- Task to carry out -
A faithful copy of every entry is the goal; keep the images out of it.

[Dataset entries]

■ ■ ■ ■ ■

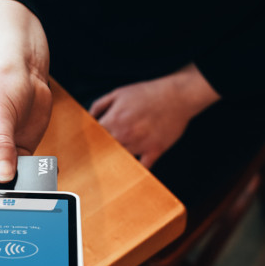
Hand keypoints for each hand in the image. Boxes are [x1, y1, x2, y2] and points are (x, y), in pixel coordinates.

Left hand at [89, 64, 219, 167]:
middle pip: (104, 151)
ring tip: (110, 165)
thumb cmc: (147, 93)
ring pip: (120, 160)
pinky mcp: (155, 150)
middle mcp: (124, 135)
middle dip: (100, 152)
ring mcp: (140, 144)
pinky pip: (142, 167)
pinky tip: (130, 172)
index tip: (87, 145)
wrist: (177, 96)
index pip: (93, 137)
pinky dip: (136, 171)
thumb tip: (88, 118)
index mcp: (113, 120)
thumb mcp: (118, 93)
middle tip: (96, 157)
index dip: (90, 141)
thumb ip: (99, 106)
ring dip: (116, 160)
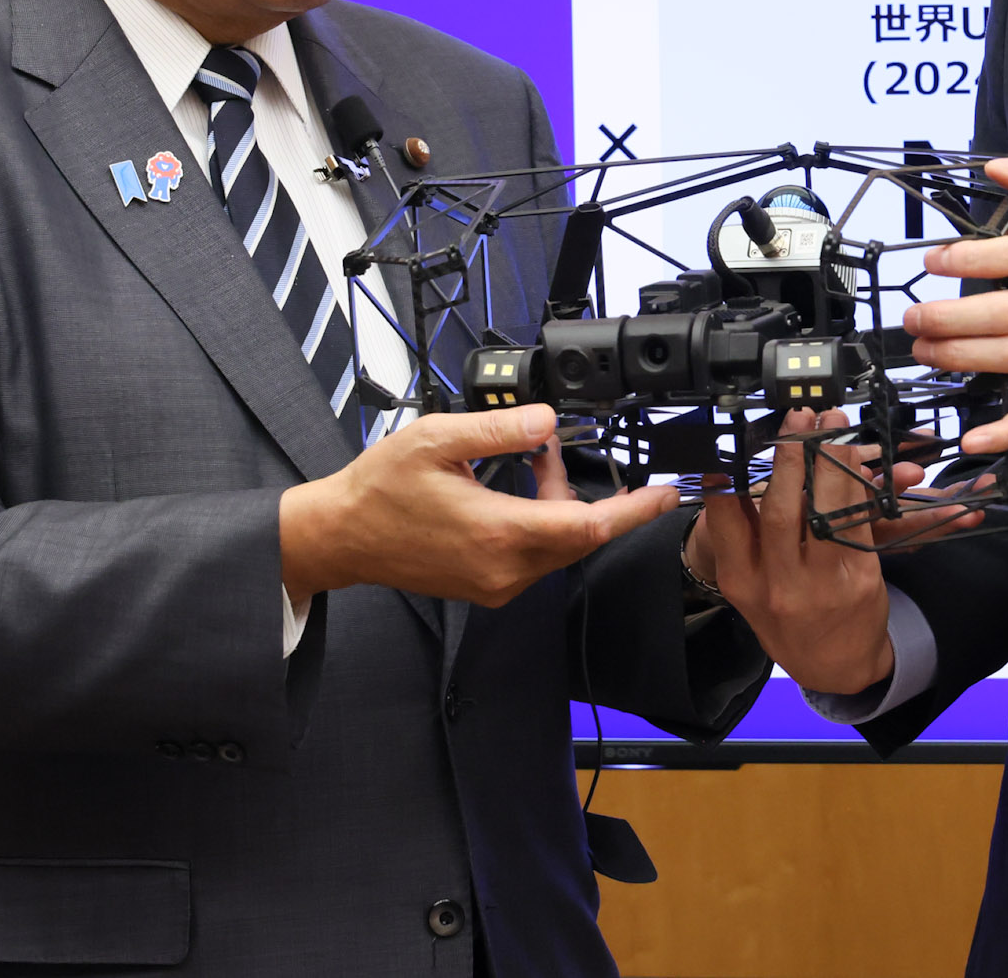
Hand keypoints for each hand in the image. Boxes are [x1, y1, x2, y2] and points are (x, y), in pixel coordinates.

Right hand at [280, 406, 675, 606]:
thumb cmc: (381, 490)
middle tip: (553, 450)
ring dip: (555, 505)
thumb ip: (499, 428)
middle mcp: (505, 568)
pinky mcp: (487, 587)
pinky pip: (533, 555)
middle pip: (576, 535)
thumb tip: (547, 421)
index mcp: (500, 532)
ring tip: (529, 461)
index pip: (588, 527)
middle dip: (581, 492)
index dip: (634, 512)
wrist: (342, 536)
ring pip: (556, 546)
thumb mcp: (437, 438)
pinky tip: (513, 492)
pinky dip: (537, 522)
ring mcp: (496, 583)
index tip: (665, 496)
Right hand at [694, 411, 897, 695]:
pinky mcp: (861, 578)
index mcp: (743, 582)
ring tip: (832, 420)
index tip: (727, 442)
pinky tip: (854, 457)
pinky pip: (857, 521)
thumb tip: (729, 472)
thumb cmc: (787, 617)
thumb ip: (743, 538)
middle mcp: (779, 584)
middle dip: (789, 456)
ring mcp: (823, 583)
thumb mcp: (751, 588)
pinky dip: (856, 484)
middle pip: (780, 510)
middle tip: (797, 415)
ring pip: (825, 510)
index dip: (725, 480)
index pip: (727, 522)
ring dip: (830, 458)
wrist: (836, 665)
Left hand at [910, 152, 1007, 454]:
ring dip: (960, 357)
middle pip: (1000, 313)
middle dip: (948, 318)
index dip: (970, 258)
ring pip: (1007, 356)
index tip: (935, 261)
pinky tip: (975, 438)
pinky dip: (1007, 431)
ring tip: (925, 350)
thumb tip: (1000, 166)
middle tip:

■ ■ ■ ■ ■

- Problem solution -
Hand keypoints for each hand in the image. Boxes are [x1, y1, x2, y2] and points are (x, y), in pixel coordinates.

Left hand at [89, 64, 219, 167]:
middle pip: (104, 151)
ring tip: (110, 165)
thumb cmc: (147, 93)
ring pip: (120, 160)
pinky mcp: (155, 150)
middle mcp: (124, 135)
middle dip: (100, 152)
ring mcp: (140, 144)
pinky pip: (142, 167)
pinky tip: (130, 172)
index tip: (87, 145)
wrist: (177, 96)
index pip: (93, 137)
pinky dip: (136, 171)
thumb tip: (88, 118)
index mcp: (113, 120)
thumb mcp: (118, 93)
middle tip: (96, 157)
index dip: (90, 141)
thumb ip: (99, 106)
ring dip: (116, 160)
Hand keypoints for each hand in the image. Boxes are [x1, y1, x2, y2] and points are (x, y), in pixel coordinates.

Right hand at [280, 406, 675, 606]:
thumb cmc: (381, 490)
middle tip: (553, 450)
ring dip: (555, 505)
thumb ip: (499, 428)
middle mcp: (505, 568)
pinky mcp: (487, 587)
pinky pip: (533, 555)
middle pip: (576, 535)
thumb tip: (547, 421)
index mcp: (500, 532)
ring tip: (529, 461)
index pip: (588, 527)
middle dip: (581, 492)
index dip: (634, 512)
wrist: (342, 536)
ring pip: (556, 546)
thumb mcp: (437, 438)
pinky tip: (513, 492)
pinky dip: (537, 522)
ring mcp: (496, 583)
index tip: (665, 496)
Right hand at [694, 411, 897, 695]:
pinky mcp: (861, 578)
index mcp: (743, 582)
ring tip: (832, 420)
index tip: (727, 442)
pinky tip: (854, 457)
pinky pip: (857, 521)
thumb tip: (729, 472)
thumb cmc: (787, 617)
thumb ip: (743, 538)
middle mcp: (779, 584)
middle dip: (789, 456)
ring mcp: (823, 583)
thumb mcp: (751, 588)
pinky dip: (856, 484)
middle pip: (780, 510)
middle tip: (797, 415)
ring pip: (825, 510)
index dip: (725, 480)
index pip: (727, 522)
ring dip: (830, 458)
wrist: (836, 665)
Left hand at [910, 152, 1007, 454]:
ring dip: (960, 357)
middle pip: (1000, 313)
middle dip: (948, 318)
index dip: (970, 258)
ring pip: (1007, 356)
index tip: (935, 261)
pinky tip: (975, 438)
pinky dip: (1007, 431)
ring tip: (925, 350)
thumb tip: (1000, 166)
middle tip:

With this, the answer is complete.